REQUIRED WORK –
Pick out every line in the rows below that contains the word "Orchestra", and copy each of those lines in full.

☆ ☆ ☆

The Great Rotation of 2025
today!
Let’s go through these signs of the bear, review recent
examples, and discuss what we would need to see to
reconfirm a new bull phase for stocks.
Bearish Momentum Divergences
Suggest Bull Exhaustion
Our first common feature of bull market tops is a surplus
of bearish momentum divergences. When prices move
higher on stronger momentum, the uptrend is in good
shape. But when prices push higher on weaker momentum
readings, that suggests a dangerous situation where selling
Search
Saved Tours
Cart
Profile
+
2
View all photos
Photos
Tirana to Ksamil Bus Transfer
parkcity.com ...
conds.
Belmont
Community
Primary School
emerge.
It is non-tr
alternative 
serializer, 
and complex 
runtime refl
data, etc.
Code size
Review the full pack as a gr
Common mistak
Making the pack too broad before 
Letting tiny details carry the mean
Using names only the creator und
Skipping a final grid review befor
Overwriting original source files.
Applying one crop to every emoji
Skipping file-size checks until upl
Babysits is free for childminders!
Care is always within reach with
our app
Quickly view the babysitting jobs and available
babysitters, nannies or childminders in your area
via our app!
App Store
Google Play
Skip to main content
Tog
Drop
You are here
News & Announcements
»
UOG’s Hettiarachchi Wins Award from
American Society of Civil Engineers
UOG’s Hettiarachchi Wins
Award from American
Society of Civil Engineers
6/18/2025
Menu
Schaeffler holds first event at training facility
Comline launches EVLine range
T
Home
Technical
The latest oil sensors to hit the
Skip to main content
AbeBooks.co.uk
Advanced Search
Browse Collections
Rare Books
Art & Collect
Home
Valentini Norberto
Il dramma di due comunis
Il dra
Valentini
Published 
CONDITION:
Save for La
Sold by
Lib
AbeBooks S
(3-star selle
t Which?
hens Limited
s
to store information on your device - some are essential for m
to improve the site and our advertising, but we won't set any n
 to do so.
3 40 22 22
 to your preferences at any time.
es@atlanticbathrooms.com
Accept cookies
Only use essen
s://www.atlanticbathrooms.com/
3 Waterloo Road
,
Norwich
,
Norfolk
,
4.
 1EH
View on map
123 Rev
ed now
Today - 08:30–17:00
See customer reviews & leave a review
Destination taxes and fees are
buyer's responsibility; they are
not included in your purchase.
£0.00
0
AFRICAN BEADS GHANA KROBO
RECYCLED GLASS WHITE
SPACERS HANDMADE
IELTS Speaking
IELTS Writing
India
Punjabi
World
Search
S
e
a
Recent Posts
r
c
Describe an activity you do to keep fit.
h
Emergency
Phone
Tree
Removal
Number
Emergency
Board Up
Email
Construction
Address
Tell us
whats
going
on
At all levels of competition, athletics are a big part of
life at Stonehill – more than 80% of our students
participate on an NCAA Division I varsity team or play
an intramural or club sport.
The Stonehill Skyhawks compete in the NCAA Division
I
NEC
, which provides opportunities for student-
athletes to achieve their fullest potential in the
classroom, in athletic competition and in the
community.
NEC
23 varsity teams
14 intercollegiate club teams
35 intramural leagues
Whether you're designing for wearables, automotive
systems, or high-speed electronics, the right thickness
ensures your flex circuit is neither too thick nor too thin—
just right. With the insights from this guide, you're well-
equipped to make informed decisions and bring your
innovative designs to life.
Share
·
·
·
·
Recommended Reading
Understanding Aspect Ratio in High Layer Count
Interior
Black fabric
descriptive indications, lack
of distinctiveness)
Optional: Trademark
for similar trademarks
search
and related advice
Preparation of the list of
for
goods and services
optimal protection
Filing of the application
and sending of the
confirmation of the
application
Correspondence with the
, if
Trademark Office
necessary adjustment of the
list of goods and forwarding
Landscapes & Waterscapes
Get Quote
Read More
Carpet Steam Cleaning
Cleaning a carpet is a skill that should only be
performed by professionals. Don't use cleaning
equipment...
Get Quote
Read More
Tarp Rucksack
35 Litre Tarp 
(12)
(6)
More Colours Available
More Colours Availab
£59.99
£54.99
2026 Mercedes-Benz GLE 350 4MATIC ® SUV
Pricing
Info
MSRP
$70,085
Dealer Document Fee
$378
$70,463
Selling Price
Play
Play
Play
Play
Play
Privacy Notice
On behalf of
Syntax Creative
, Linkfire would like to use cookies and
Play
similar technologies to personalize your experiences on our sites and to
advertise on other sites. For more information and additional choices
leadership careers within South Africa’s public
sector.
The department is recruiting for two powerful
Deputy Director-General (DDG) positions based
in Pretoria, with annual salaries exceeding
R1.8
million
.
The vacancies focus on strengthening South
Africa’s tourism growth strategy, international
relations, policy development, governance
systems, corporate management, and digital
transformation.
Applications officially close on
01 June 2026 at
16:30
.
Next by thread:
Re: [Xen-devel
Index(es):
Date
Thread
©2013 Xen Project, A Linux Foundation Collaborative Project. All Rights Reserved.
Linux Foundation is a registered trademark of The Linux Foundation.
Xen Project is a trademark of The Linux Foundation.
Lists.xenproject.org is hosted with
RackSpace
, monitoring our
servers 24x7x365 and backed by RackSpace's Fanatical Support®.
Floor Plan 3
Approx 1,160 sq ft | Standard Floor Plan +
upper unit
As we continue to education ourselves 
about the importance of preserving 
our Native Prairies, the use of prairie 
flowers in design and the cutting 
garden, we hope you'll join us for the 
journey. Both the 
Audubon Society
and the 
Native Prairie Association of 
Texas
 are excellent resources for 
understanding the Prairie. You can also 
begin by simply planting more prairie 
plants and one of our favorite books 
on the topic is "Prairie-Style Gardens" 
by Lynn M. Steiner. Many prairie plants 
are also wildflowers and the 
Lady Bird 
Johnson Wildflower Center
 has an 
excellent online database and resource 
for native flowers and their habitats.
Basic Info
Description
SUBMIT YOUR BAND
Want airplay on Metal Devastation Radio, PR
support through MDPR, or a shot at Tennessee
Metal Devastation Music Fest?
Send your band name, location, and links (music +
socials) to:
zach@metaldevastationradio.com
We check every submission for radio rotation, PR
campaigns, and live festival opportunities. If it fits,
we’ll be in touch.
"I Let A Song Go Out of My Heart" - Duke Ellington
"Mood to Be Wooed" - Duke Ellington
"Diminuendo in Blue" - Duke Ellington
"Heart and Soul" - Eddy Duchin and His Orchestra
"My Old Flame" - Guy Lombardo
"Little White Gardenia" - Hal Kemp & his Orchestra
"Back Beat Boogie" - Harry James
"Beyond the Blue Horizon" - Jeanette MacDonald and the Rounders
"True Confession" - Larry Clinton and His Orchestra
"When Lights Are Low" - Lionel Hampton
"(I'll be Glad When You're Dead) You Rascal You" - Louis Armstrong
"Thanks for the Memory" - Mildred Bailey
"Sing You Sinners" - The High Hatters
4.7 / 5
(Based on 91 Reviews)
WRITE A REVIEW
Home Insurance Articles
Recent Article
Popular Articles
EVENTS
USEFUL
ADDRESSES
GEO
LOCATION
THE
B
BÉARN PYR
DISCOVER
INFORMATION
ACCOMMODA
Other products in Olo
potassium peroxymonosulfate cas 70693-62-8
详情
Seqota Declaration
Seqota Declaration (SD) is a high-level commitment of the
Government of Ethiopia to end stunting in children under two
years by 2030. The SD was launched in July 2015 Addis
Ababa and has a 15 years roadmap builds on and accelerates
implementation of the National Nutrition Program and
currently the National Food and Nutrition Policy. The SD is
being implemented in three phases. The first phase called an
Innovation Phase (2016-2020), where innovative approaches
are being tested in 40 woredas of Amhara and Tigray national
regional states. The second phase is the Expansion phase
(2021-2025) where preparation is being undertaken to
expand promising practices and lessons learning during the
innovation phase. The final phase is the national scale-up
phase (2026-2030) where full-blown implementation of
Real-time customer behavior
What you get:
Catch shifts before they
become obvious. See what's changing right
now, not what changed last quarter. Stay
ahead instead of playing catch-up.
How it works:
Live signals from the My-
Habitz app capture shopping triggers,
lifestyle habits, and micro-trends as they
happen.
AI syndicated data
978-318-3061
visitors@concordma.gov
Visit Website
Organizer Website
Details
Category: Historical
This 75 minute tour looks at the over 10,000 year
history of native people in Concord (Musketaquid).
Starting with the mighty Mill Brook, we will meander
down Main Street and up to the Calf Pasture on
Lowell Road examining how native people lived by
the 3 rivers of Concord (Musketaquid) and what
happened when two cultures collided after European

☆ ☆ ☆

WORKED SOLUTION –
"Heart and Soul" - Eddy Duchin and His Orchestra
"Little White Gardenia" - Hal Kemp & his Orchestra
"True Confession" - Larry Clinton and His Orchestra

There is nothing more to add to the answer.